● EXTRACTED TEXT:
........
Is Enphase destined to be acquired?
Enphase (Nasdaq: ENPH), the Petaluma-based solar microinverter firm, announced solid third-quarter financial results with a record revenue of $60.8 million, up 36 percent year-over-year, at a record gross margin of 26.8 percent.
Despite record highs in quarterly revenue and margin, the price of Enphase shares has dropped to historic lows. The stock is trading at $2.66 per share today, down from highs earlier this year of $9.57. The market cap of the company is a bit above $100 million -- which gives the company a ratio of market cap to annual sales (~$200 million in 2012) of roughly 0.5.
Enphase has done most everything a VC-funded startup is supposed to do. The company innovated and essentially created the microinverter market, ramped fast and sharply gained market share along with growing margins, counter to the rest of thesolarindustry. The firm was able to make it to public markets (albeit at a lower than expected price), unlike other solar firms which have had to pull their IPOs, go bankrupt or sell themselves to Asian conglomerates at fire-sale prices (BrightSource, Solyndra, Q.Cells, MiaSole, HelioVolt, Ascent, Solibro, etc.).
........
● EXERCISE DATA:
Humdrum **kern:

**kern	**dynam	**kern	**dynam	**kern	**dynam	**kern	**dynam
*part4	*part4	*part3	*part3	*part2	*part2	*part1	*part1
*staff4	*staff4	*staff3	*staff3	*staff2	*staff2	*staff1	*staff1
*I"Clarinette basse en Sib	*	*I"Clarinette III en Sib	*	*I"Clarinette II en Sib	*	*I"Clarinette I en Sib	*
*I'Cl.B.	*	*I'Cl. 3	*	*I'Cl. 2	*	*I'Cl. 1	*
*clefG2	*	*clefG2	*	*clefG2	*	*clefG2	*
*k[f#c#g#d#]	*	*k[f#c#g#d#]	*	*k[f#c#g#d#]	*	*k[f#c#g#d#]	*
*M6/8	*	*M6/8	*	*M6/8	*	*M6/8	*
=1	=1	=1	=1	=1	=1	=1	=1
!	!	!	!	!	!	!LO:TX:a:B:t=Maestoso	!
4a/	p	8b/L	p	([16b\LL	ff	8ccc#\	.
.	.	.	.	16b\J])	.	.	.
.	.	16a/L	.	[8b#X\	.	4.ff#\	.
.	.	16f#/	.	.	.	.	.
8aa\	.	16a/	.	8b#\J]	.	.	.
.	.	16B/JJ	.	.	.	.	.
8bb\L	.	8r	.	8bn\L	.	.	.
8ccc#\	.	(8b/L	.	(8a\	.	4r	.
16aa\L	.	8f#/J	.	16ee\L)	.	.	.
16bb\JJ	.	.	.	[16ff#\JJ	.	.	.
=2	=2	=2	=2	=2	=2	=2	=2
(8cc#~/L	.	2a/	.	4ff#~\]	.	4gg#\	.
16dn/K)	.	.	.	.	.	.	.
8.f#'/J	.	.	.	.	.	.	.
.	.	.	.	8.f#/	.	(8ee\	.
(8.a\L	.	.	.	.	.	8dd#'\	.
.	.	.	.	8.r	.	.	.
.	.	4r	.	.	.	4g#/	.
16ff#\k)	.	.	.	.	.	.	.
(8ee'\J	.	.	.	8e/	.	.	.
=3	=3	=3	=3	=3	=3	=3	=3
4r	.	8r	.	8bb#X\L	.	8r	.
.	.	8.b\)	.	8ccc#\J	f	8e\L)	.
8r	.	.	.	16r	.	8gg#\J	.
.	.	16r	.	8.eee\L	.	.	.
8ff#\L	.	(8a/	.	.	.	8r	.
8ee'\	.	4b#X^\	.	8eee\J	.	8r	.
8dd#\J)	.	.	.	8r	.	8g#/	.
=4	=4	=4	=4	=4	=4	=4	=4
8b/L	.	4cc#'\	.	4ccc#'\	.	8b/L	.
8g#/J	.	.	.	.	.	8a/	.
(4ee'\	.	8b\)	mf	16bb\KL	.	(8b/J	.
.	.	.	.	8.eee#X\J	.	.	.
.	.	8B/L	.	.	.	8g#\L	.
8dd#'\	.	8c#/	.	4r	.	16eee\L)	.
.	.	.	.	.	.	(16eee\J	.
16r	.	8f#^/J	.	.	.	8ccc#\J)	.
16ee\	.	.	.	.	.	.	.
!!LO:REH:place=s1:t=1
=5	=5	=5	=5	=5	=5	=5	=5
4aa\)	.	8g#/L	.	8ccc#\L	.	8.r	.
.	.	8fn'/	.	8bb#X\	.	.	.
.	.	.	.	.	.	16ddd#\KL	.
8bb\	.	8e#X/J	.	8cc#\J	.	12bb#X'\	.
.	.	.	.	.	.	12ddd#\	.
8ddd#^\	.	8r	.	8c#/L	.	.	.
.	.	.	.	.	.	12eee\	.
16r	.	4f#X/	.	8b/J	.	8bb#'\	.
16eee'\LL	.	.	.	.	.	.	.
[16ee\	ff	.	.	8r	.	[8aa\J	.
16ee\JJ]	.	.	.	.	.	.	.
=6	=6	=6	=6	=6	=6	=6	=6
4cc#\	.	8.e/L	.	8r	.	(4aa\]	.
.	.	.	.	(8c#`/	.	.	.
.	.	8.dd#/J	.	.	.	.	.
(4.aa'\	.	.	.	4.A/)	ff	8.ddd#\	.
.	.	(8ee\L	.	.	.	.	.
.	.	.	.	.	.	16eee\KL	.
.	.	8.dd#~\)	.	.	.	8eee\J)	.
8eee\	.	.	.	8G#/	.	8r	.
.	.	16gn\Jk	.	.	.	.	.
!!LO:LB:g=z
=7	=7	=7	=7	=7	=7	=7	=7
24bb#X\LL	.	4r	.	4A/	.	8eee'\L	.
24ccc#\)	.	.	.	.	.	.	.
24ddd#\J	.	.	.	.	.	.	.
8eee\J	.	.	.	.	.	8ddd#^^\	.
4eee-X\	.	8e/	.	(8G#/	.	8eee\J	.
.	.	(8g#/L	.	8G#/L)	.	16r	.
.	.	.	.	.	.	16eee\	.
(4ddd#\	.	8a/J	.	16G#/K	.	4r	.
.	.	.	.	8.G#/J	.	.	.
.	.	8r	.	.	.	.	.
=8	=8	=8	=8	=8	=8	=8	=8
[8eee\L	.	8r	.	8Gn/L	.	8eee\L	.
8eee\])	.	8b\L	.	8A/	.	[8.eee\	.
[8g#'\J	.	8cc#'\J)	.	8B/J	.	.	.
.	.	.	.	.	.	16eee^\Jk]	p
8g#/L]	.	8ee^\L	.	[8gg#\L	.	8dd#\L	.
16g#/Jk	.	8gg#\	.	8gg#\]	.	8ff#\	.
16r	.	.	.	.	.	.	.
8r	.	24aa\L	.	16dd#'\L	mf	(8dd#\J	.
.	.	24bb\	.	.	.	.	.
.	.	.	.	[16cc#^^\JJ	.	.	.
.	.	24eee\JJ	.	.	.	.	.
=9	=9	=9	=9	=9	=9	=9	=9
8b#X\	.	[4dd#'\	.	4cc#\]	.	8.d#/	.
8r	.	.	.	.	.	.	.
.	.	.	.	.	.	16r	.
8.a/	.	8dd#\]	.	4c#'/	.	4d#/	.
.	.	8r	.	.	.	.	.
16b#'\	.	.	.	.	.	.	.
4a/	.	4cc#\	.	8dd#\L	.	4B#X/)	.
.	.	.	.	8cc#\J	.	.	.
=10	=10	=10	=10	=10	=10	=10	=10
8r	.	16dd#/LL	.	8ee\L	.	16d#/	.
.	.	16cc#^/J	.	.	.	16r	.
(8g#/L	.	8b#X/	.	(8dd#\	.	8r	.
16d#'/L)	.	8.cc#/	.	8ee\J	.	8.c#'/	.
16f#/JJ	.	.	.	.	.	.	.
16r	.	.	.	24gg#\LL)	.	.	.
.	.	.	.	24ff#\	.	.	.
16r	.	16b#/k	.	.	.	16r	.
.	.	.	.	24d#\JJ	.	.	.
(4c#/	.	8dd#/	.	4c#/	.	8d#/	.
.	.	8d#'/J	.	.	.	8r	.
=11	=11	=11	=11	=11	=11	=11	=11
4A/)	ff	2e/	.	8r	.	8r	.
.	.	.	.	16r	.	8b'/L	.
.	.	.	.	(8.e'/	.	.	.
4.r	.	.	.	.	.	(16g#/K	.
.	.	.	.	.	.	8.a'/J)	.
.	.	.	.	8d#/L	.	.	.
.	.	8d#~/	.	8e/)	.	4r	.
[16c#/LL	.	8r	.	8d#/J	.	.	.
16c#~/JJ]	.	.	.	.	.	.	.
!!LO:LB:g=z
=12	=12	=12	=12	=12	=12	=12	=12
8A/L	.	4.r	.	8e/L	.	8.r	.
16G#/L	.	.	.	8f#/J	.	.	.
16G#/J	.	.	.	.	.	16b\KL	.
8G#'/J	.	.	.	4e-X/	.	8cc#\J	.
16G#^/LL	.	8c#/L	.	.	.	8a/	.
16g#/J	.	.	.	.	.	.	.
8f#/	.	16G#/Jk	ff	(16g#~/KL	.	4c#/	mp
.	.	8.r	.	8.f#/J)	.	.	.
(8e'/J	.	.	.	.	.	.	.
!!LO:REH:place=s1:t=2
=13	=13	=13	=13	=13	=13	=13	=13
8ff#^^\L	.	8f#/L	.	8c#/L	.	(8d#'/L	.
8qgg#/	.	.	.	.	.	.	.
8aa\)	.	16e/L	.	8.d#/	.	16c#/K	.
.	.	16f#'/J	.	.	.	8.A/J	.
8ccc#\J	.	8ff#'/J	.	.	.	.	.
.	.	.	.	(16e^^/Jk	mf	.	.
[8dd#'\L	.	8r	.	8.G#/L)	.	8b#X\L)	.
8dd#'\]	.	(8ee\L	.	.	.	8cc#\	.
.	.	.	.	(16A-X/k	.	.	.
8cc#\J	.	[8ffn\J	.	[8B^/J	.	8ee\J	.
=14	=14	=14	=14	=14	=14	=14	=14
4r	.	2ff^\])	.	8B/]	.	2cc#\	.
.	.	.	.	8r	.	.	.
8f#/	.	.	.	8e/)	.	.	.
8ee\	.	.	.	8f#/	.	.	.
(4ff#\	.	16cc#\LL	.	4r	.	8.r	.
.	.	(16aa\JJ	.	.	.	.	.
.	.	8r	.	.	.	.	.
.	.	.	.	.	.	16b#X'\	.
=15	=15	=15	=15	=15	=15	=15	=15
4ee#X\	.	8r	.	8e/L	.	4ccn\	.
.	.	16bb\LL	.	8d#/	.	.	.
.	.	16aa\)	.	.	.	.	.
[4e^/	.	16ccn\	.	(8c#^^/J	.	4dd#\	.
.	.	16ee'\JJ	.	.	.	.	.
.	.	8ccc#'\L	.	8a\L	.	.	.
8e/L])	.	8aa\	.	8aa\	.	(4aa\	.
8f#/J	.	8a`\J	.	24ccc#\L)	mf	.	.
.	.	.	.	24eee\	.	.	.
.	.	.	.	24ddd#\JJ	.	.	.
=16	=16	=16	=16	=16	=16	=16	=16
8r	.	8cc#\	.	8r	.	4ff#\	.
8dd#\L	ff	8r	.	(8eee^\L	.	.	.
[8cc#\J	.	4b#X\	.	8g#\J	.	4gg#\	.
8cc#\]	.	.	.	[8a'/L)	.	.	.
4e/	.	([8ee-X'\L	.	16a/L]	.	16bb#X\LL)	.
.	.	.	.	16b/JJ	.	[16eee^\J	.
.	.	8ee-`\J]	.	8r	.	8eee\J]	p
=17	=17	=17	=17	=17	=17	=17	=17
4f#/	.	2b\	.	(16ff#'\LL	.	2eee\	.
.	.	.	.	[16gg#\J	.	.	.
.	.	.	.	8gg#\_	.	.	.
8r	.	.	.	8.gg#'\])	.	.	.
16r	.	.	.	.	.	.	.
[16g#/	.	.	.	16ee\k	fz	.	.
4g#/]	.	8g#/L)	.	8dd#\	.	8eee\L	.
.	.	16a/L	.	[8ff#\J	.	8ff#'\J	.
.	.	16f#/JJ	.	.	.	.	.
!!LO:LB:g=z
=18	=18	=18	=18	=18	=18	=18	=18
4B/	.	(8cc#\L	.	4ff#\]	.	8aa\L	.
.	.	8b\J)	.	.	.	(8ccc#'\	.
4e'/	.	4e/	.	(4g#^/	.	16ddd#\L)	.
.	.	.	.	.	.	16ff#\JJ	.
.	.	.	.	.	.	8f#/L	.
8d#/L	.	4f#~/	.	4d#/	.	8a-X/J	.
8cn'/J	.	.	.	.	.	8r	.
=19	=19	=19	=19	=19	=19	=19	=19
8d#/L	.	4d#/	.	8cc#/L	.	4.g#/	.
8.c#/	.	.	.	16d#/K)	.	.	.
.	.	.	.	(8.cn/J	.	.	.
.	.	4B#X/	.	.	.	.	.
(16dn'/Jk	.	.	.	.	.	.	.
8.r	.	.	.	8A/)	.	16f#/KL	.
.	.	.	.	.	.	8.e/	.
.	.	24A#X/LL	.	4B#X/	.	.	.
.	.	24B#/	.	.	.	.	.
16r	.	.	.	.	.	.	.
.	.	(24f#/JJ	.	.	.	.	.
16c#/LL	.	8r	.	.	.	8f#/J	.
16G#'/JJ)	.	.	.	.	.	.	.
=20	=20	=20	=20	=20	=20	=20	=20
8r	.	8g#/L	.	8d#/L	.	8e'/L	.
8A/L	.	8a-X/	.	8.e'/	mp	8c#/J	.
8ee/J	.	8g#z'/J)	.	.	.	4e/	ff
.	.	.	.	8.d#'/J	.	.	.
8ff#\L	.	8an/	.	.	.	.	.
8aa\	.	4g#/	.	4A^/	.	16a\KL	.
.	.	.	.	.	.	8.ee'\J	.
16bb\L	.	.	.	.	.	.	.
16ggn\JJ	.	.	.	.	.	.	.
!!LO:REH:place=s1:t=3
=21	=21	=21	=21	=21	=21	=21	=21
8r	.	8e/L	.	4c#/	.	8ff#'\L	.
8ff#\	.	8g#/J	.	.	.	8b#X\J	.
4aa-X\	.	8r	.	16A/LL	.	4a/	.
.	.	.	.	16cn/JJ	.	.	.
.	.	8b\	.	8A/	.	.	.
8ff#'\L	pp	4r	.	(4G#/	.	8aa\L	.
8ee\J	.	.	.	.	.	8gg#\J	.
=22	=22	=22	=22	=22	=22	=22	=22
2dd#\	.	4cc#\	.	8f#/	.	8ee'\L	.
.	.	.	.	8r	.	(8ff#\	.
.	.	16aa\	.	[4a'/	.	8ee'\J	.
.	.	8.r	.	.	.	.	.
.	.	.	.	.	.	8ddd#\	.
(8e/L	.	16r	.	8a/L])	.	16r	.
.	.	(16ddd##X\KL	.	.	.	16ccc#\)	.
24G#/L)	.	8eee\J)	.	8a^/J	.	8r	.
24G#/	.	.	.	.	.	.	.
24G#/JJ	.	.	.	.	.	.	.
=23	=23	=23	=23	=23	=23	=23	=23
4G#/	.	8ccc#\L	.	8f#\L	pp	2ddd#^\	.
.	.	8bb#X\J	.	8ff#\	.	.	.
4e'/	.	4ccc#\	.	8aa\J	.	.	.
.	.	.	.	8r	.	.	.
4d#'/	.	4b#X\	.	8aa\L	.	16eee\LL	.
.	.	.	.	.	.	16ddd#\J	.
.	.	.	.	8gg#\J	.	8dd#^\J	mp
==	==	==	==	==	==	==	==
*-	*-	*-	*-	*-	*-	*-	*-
........
● SET OF TASKS:
a: Name every solar firm that the Enphase article lists in parentheses as having pulled its IPO, gone bankrupt or sold itself at a fire-sale price.
b: Continue the Enphase article from the point where it stops.

● RESULTS:
a: BrightSource, Solyndra, Q.Cells, MiaSole, HelioVolt, Ascent, Solibro

b:
Central inverter firms like SMA and Power-One have announced layoffs, while SatCon, one of the North American market leaders, just declared bankruptcy. Microinverter aspirant Enecsys just had some layoffs, according to comments yesterday from the firm's CEO.
Despite Enphase being more electronics company than solar cell firm, despite having some Moore's law forces on its side -- the market treats it like any other solar firm (brutally) and leaves it weighed down by the current malaise of the over-capacity solar industry.
Enphase sold 431,000 of its microinverters in the third quarter, but lost $8.9 million. Losses in the second quarter were $11.4 million. Enphase looks for Q4 to be between $52 million and $57 million and for gross margin to be 26.5 percent to 28.0 percent. Enphase also announced that it was accessing new and larger credit facilities.
MJ Shiao, GTM Research's inverter analyst, notes that Enphase continues to push costs down incrementally while keeping its ASP from falling as much as central inverter prices. But Q4 guidance is down from Q3, and Q1 tends to be seasonally low. So timing for profitability is still, optimistically, a few quarters away.
Which means that the stock price may stay in its current range. And it also might make Enphase a potential acquisition target that can be bought below book price and be accruable to the bottom line within a few quarters.
So who has the wallet and will to buy Enphase?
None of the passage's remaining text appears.